In an effort to calm the Secretary’s concerns, on the 21 of August, 2017, I e-mailed the secretary outlining my objection to his rejection of the 121 corrected address. I offered to provide him with sworn affidavits from the individuals who had collected the address information on the 121 addresses. I requested that he inform me by the 23rd of August whether he would accept that, and there by accept the petition. As of the 25 he has not. And so, just like in October of 2016, he refused to provide clarifications in a timely fashion.
That brings me to the point of this post. I am ready to go back to court. I am ready to swear under oath, and before the God of heaven and earth that my statements are true to the best of my knowledge. I stand by the petition, and I stand by the amendment and that it fulfilled all the requirements necessary to be accepted by the Secretary. I am ready to defend that position before a Justice once again. I however will do what the people would prefer. The accusations against me mean nothing, as I and those who know me, know they have no truth to them, so I don’t need to clear my name in court. (Although I would be ok if it were officially cleared. I’m good either way.)

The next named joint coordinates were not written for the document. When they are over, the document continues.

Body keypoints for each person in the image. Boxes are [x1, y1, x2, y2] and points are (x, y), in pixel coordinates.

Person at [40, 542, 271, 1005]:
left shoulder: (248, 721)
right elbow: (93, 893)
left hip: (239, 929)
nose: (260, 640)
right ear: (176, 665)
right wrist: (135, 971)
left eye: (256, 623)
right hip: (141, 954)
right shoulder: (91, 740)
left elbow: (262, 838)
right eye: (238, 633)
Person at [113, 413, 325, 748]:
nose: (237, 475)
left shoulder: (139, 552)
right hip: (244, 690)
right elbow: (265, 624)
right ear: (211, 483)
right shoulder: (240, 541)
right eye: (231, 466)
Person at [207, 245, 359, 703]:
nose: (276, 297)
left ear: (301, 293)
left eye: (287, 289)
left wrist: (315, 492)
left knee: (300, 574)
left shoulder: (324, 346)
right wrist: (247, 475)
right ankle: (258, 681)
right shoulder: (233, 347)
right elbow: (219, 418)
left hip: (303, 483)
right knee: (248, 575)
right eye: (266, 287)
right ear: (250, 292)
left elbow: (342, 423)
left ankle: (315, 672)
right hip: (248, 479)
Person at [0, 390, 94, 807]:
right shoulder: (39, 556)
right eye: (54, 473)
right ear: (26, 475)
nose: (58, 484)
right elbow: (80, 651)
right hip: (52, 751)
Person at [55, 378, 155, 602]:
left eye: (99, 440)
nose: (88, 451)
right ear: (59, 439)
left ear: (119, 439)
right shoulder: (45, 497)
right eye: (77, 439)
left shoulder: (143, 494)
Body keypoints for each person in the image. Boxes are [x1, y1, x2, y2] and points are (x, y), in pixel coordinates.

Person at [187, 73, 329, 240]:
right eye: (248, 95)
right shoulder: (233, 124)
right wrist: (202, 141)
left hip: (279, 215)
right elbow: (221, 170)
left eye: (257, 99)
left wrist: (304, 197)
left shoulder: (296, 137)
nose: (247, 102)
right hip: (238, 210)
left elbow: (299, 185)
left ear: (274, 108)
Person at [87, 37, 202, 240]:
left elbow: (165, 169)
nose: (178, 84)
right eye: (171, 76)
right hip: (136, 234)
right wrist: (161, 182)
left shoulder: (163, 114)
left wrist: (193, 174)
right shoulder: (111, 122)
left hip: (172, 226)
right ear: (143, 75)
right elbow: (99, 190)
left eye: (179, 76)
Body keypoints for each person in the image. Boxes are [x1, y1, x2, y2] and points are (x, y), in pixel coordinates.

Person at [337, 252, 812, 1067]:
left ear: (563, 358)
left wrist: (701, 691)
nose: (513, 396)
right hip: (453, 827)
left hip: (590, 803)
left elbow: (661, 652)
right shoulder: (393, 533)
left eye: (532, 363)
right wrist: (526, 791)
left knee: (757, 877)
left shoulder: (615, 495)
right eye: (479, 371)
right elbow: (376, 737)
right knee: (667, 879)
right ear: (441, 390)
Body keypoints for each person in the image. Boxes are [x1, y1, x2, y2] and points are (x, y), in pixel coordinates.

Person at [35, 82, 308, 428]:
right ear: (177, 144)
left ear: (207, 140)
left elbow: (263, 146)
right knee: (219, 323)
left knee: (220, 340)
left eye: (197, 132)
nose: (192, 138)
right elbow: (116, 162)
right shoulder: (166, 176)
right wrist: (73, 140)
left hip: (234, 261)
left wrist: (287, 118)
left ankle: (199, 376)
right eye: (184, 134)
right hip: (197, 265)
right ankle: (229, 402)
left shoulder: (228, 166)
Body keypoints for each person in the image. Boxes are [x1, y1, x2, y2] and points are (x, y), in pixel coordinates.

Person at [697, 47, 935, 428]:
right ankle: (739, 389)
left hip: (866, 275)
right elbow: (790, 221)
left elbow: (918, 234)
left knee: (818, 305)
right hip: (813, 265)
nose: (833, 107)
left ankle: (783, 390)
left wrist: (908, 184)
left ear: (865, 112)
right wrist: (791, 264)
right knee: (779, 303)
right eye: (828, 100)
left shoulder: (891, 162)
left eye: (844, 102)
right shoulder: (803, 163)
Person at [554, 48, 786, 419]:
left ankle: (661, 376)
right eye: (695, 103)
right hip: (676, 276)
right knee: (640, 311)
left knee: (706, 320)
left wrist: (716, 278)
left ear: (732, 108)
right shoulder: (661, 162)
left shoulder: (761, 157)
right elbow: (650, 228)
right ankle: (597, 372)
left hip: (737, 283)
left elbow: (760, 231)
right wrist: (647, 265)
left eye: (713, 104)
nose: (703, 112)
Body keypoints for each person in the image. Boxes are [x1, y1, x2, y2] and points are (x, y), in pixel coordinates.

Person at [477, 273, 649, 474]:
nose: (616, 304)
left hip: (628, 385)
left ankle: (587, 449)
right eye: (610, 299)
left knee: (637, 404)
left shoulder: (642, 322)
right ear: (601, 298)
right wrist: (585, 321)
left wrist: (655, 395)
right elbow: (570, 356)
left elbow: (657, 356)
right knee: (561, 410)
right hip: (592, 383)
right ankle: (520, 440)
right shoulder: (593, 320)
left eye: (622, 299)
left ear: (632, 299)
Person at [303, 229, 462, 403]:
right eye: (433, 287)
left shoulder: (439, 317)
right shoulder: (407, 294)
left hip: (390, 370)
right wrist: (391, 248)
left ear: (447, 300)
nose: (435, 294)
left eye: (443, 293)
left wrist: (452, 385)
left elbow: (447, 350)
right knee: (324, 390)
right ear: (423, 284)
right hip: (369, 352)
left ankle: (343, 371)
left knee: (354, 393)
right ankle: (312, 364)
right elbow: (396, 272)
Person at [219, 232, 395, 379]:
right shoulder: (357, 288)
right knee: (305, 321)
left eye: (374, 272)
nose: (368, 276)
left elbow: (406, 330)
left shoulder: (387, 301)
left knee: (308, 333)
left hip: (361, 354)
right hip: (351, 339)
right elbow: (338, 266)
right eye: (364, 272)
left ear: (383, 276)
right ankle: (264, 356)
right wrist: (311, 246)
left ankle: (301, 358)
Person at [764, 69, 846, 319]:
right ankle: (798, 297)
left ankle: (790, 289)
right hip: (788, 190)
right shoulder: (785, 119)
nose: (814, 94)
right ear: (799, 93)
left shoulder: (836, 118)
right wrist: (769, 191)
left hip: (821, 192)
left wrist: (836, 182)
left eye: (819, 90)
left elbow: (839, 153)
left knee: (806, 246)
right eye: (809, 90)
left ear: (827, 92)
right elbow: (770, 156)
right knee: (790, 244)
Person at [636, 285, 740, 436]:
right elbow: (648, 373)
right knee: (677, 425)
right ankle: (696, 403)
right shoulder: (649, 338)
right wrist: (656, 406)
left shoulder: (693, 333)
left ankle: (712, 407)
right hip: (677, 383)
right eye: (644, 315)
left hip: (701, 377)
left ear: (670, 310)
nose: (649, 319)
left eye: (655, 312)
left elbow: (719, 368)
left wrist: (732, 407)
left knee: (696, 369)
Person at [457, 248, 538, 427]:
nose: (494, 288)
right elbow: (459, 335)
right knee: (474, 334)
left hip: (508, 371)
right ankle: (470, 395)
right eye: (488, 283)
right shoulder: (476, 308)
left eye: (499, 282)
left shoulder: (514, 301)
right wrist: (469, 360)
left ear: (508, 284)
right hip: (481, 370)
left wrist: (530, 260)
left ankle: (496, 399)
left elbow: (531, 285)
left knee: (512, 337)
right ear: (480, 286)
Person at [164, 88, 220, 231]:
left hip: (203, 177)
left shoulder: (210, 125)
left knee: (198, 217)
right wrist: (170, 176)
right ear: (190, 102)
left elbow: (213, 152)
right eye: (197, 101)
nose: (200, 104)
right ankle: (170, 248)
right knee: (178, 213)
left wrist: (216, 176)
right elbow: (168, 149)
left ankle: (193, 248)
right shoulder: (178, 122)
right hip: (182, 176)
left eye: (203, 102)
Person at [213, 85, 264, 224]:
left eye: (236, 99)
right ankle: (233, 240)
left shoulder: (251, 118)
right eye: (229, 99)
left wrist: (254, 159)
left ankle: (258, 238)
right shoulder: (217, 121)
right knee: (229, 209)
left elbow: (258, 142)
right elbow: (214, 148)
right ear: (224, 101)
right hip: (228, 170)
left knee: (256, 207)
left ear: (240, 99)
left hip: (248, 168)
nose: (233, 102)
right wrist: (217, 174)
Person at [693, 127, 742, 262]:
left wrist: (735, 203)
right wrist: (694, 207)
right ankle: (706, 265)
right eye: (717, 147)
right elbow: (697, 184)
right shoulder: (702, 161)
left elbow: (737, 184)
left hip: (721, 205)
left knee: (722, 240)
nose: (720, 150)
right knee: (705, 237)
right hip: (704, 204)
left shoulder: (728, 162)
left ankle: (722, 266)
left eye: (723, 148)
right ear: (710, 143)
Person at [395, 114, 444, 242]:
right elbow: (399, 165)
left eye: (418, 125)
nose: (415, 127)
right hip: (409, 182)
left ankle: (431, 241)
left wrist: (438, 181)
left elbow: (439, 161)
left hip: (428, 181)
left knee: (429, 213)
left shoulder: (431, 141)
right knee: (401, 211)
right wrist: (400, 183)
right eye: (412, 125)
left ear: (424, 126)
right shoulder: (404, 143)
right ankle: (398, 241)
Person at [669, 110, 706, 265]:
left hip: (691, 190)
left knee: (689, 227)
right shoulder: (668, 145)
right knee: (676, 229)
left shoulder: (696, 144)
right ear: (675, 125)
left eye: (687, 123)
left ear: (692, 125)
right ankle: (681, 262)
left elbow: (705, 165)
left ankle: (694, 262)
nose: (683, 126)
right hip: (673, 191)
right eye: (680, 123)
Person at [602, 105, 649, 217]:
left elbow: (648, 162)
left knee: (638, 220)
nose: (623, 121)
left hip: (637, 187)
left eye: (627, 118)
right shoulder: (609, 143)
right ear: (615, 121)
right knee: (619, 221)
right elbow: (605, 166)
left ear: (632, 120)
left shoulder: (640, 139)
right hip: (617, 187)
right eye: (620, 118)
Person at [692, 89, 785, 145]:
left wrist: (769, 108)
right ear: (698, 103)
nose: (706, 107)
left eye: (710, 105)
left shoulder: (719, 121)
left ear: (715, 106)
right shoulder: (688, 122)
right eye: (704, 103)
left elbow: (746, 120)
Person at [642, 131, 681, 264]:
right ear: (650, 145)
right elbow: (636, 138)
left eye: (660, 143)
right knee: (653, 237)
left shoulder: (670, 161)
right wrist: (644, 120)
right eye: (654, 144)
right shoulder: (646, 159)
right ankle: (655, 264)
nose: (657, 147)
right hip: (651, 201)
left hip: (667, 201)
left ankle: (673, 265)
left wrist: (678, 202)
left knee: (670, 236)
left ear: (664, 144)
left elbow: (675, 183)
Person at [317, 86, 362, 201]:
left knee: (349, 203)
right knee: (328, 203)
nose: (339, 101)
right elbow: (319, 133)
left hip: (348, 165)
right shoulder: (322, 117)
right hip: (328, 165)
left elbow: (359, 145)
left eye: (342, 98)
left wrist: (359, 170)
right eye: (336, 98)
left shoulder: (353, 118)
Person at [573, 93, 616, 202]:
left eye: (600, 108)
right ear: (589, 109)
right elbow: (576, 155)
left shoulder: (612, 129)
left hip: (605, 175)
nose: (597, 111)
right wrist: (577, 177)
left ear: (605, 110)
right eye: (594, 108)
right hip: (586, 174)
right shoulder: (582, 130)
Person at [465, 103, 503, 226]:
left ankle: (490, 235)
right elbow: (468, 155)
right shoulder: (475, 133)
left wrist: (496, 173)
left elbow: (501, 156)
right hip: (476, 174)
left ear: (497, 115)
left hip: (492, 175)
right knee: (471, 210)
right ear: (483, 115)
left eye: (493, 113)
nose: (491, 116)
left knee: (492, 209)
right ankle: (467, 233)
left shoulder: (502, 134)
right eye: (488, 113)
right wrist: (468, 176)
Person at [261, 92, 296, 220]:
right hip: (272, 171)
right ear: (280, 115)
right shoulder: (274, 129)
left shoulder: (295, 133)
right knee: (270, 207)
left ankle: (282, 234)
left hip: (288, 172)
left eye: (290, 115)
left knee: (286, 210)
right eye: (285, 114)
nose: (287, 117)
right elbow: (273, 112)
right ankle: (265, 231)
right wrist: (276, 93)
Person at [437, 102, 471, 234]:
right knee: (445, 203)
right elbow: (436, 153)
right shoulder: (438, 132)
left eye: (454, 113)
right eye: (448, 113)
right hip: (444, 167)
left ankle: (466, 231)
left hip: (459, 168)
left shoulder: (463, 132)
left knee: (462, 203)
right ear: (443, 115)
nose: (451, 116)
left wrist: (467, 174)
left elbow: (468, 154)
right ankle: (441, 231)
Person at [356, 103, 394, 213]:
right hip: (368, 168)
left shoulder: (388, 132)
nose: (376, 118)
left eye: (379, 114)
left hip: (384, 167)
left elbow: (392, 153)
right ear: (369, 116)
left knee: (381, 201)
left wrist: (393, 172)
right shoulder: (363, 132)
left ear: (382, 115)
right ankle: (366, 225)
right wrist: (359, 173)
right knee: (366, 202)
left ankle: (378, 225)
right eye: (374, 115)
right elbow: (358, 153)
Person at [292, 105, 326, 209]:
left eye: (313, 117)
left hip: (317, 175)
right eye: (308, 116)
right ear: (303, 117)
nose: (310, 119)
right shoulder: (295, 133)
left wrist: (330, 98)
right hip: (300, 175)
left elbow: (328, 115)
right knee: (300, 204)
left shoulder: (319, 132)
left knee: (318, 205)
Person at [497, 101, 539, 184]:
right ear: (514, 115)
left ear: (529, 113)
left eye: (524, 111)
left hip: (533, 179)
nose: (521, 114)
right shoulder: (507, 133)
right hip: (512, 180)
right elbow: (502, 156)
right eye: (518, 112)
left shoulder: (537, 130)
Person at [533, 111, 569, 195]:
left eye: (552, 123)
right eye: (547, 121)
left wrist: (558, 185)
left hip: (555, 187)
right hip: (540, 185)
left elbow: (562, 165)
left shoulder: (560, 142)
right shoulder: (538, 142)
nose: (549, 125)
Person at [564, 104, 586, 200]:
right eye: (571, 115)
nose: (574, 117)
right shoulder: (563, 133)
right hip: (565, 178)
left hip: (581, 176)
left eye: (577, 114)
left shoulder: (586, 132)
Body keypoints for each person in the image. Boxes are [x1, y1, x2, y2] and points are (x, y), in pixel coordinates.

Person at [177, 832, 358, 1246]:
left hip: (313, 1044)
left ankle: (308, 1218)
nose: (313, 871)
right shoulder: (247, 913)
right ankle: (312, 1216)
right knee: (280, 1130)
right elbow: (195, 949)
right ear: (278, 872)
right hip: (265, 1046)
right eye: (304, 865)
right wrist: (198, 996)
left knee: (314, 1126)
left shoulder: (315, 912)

I’m posting to put it to a vote. To you the people. On Monday, if the vote is in favour, I will file at the Court of Queens Bench once again. If I file, a ‘speak to’ date will be set by the Clerk. At which a justice will weigh the merrits of the appeal, and will determine if I have sufficient grounds to appeal. So, by filing on Monday, it does not confirm that it will go to appeal. It may get thrown out. (Looking through the transcript, I find that highly unlikely.) If it isn’t thrown out, I believe we have a very strong case.
Given that the election is mere weeks away, and we might have a different Board after October 16, I want to give everyone the opportunity to state if they think court would be a worth while endeavor. As I’ve done from the beginning, I will do what the people wish for me to do.
Votes will be closed 8pm Sunday August 27th, 2017.
The voting is closed. Results will be posted tomorrow.